Sanchez once had very good stuff, but now it’s pretty ordinary. He has a 91-92 MPH four-seam fastball, a sinker, a changeup, a slider, a curve and a cutter. When he gets some of his old movement on the fastball, it can look pretty good, but it doesn’t happen often, and the only pitch he has success with is the changeup. That’s the pitch that’s been responsible for 40 of his 92 strikeouts and the one he’s allowed just a .180 average on this season. Eric Hosmer and Melky Cabrera have both had plenty of success against him, both with an OPS above .900 in 40+ plate appearances. A big key here is to let him fall behind, and he will. Opponents are hitting .359/.468/.748 this year when ahead in the count.
While it’s too little, too late for the Royals playoff chances, Vargas seems to have gotten back on track over his last few starts, finally exceeding six innings in his last outing.
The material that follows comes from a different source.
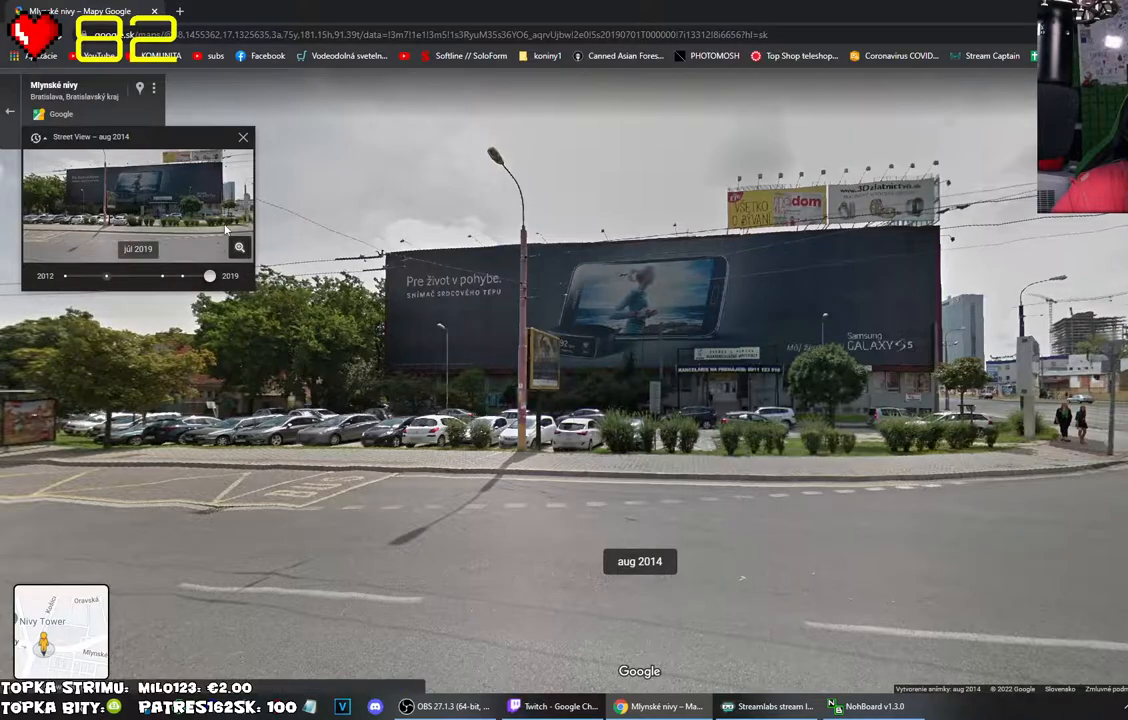
{"keys": [], "mouse": [], "events": [[150, "mouse_left", "down"], [200, "mouse_left", "up"]]}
He’s given up four runs on 11 hits over his last 16.1 innings and has three straight winning decisions. The Royals appear to be acting cautiously with him as he hasn’t thrown more than 90 pitches this month and hasn’t even gotten to triple digits in pitches since June 30th.
Weather: 69°, Wind N 4-8 MPH, Mostly Cloudy, 10% Precipitation
Zimmermann is another example of the issues with the free agent market for starting pitching. He was coming off a run of five years with a 3.14 ERA in the National League and has been an absolute disaster for the Tigers. His strikeouts are down, his walks are up and he’s become extremely hittable. In hindsight, he was starting to show some signs of this in his last year in Washington with more hits than innings pitched and he had a bit more trouble with the home run ball, but it wasn’t enough to have made anyone believe this was going to happen. Of course, he has made one start against the Royals this year, and it was probably his best start of the season, going 6.2 innings and giving up one run while striking out seven and walking nobody.
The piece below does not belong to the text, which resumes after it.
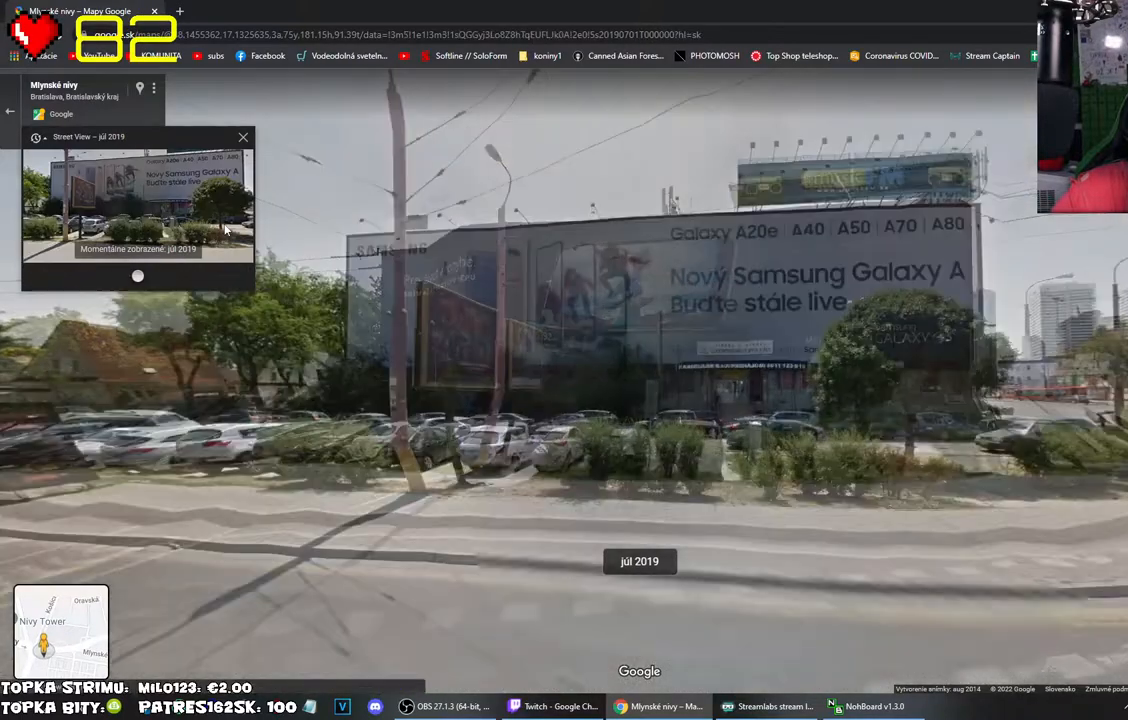
{"keys": [], "mouse": [], "events": []}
He relies on a four-seam fastball and a slider mostly. The fastball should be decent, coming in at about 93 MPH with some movement, but opponents have hit .342 with a .617 slugging percentage against it this year, so it is decidedly not decent. His slider has been pretty effective, though, so that’s a pitch to keep an eye out for if you’re a Royals hitter in this game. One of the crazy things about Zimmermann is that it very easily could be worse for him. He’s allowed a .322/.373/.561 line with nobody on base, but he’s actually held opponents to a .752 OPS with runners in scoring position. His strand rate of 67.3 percent isn’t good, but given what he’s allowed typically, it could be far worse than that, so I guess give him some credit there.
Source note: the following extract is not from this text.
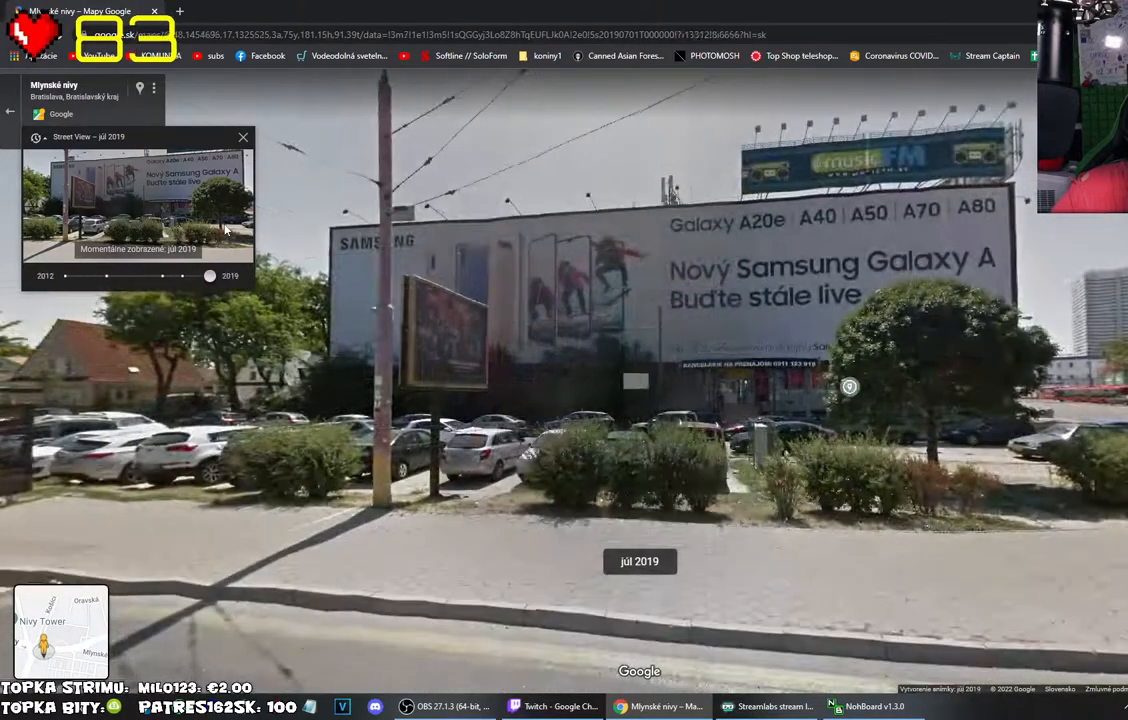
{"keys": [], "mouse": [], "events": []}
While Vargas appears to be finishing the year strong, Hammel is limping to the finish. He tied a career high in his last start with his 31st of the season, and will surpass his innings career high in this one if he goes 3.2 innings, but he’s failed to do even that in two of his last three starts. After a run of amazing consistency for really 18 starts, he’s fallen apart down the stretch, going 0-3 with a 12.79 ERA in his last three starts, spanning just 12.2 innings. He’s allowed a whopping 29 hits in that time. It’s been bad, but he’s had some success against the Tigers this season, so maybe he can end his season on a high note.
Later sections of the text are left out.